Can you believe it? Hoosier History Live has been on the air eight years.
To celebrate, we are throwing another of our famous anniversary parties!
The state of Indiana is turning 200, and Hoosier History Live is turning 8. Let's celebrate!
Feb. 13, 2016 show
On a map created in 1778, the name "Indiana" appears for a region that later became part of West Virginia. Other maps from the late 1700s and early 1800s reflect border disputes between Michigan, Ohio, Illinois and the Hoosier state.
During the early auto era, the first so-called "highway map" of Indiana may have been one distributed in 1919. A map of Indiana's gravel roads was produced in 1895, while a bicycle route map helped 1901 travelers.
All of them will be among the historic maps we will explore when Nelson is joined in studio by two Indiana Historical Society staff members. Eric Mundell and Amy Vedra are co-authors of Mapping Indiana (IHS Press), a new book that features 107 of the more than 1,700 maps in the society's collections. A special exhibit, also titled "Mapping Indiana," has opened at the IHS; like the book, the exhibit includes Old World depictions of North America, including the area that became Indiana.
"Early mapmakers often were working with unknown areas," notes Eric, a sixth-generation Hoosier who is the director of collections management at the IHS. Amy, his colleague, is a native of Griffith in northwest Indiana and the IHS director of reference services.
Among the oldest maps in the IHS collection - which spans five centuries - is one created in 1540 by Sebastian Munster, a well-known German mapmaker. Although its depiction of North America is "malformed," as Amy puts it, our guests report that the map has held up well because it, like others during the era, was created on "rag paper," a type of cloth.
In Indianapolis, early mapmakers included civic leader William Sullivan (1803-86), an engineer and surveyor who created hand-drawn "bird's-eye view" depictions of the Hoosier capital during the 1830s. Mapping Indiana also includes early bird's-eye view" depictions of such Hoosier cities as Lafayette, South Bend, Greencastle and Madison.

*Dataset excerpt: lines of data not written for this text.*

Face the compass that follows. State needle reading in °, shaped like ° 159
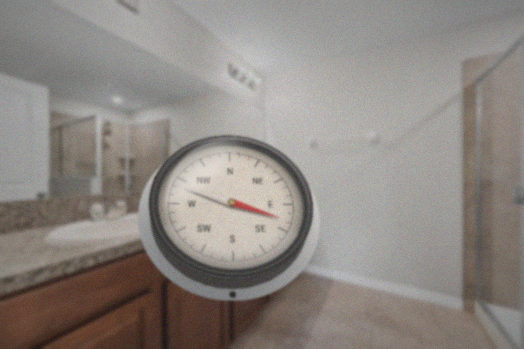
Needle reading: ° 110
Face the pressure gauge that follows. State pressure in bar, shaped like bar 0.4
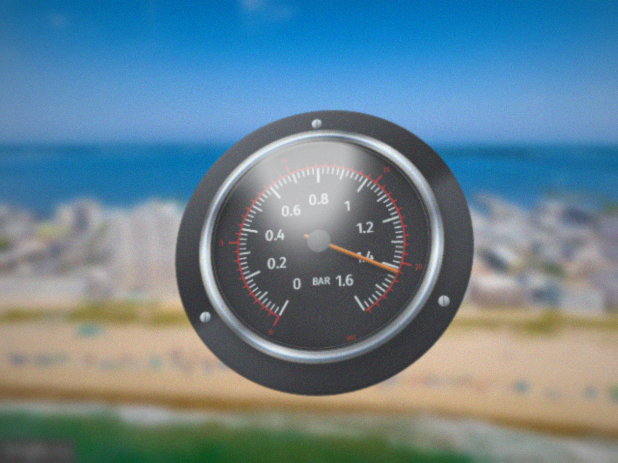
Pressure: bar 1.42
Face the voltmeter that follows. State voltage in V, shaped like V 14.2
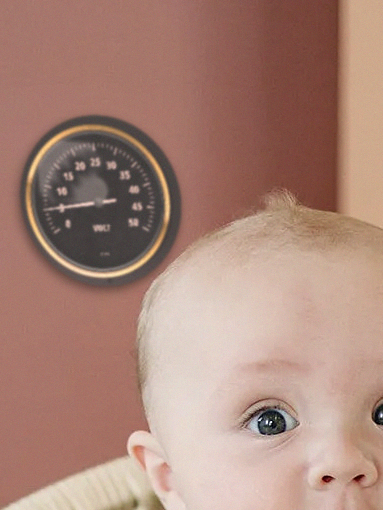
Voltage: V 5
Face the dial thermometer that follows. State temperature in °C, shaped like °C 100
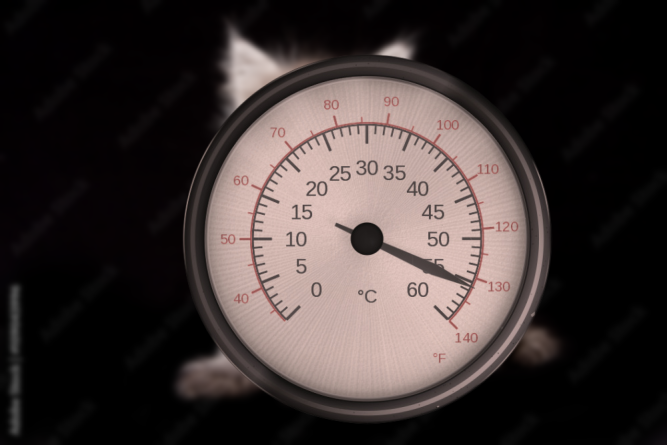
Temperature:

How to Drive to Brown County is the title of a map produced in 1918 for early motorists. The map includes "road conditions" information as it guides travelers to the isolated, hilly county then becoming known for its colony of artists that included Hoosier Group painter T.C. Steele.
According to our guest Eric Mundell, investors in the undeveloped region labeled "Indiana" (that later became a portion of West Virginia) on the 1778 map included Benjamin Franklin. A settlement planned for the area in the late 1770s never happened.
But the word "Indiana" continued to pop up on maps of wilderness areas that eventually became parts of other states - indicating the name was being kept in mind as pioneers moved west.